Scomparsa improvvisa del direttore generale di Credem
Un improvviso malore ha strappato alla vita Angelo Campani, direttore generale di Credem. La notizia ha sconvolto i dipendenti, il consiglio di amministrazione di Credem e Credemholding, e gli azionisti, che si sono uniti nel cordoglio esprimendo le più sentite condoglianze alla moglie, ai figli e a tutta la famiglia Campani. La sua scomparsa lascia un vuoto significativo nel mondo bancario e all’interno dell’istituto di credito reggiano.
Continuità operativa garantita
Nonostante il grave lutto, Credem rassicura sulla continuità operativa. Il consiglio di amministrazione, convocato per il prossimo 9 luglio, prenderà le decisioni necessarie per il futuro. Nel frattempo, la banca sottolinea che “la continuità operativa della Banca e del gruppo è nel frattempo garantita dalle deleghe in essere e dal presidio che tutti i componenti della direzione generale esercitano sulle diverse aree aziendali”.
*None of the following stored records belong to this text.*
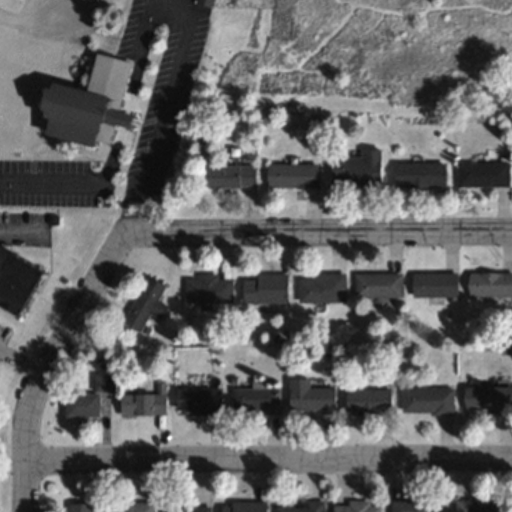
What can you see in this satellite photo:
building: (208, 1)
road: (38, 24)
building: (94, 103)
road: (151, 161)
building: (361, 168)
building: (423, 173)
building: (485, 173)
building: (296, 174)
building: (232, 175)
road: (293, 232)
building: (491, 282)
building: (22, 283)
building: (437, 283)
building: (380, 284)
building: (268, 287)
building: (323, 287)
building: (210, 288)
building: (147, 303)
road: (38, 389)
building: (313, 397)
building: (489, 397)
building: (90, 398)
building: (201, 400)
building: (258, 400)
building: (372, 400)
building: (430, 400)
building: (147, 401)
road: (269, 459)
building: (132, 506)
building: (245, 506)
building: (302, 506)
building: (358, 506)
building: (410, 506)
building: (480, 506)
building: (81, 507)
building: (189, 507)
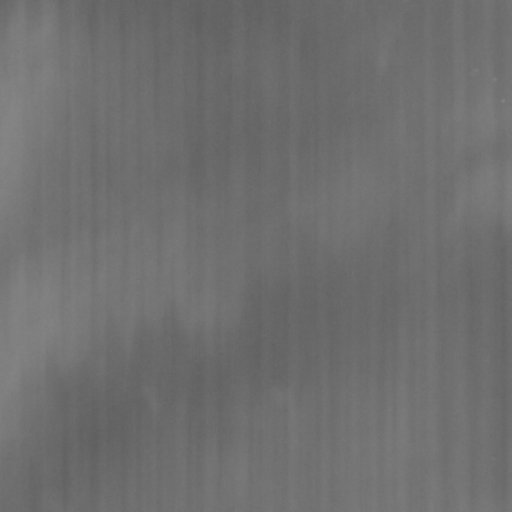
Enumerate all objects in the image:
crop: (255, 255)
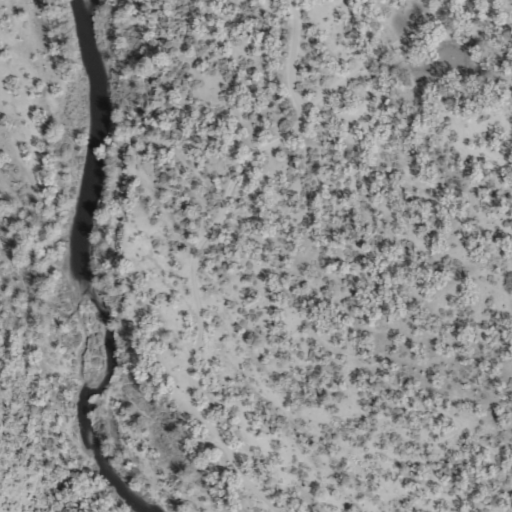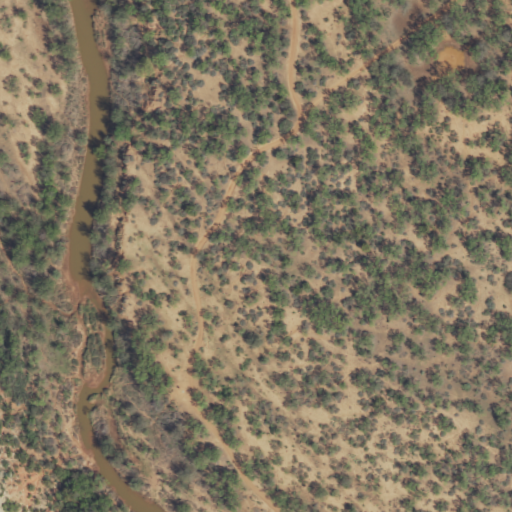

Una lunga carriera in Credem
Angelo Campani ha dedicato gran parte della sua vita professionale a Credem, iniziando il suo percorso nel lontano 1981. La sua ascesa all’interno dell’istituto è stata costante e meritata. Dopo aver ricoperto diversi ruoli di responsabilità, tra cui sei anni come Condirettore generale e sei anni come Vice Direttore generale, Campani era stato nominato Direttore Generale nel gennaio del 2023, succedendo a Nazzareno Gregori, altra figura storica di Credem. I suoi inizi nella rete commerciale avevano gettato le basi per una profonda conoscenza dell’azienda e del settore.
L’eredità di Angelo Campani
La figura di Angelo Campani lascia un’eredità importante in Credem. La sua leadership, la sua competenza e la sua dedizione hanno contribuito in modo significativo alla crescita e al successo dell’istituto. I suoi colleghi lo ricordano come un professionista stimato e una persona di grande umanità. La sua scomparsa rappresenta una perdita non solo per Credem, ma per l’intero sistema bancario italiano.
Un momento di riflessione per il settore bancario
La scomparsa improvvisa di Angelo Campani è un evento che invita a riflettere sulla fragilità della vita e sull’importanza di valorizzare il contributo di figure professionali come la sua. La sua carriera in Credem è un esempio di dedizione e competenza, e la sua eredità continuerà a ispirare le future generazioni di manager bancari. In un momento di cambiamento e incertezza per il settore, la sua leadership mancherà.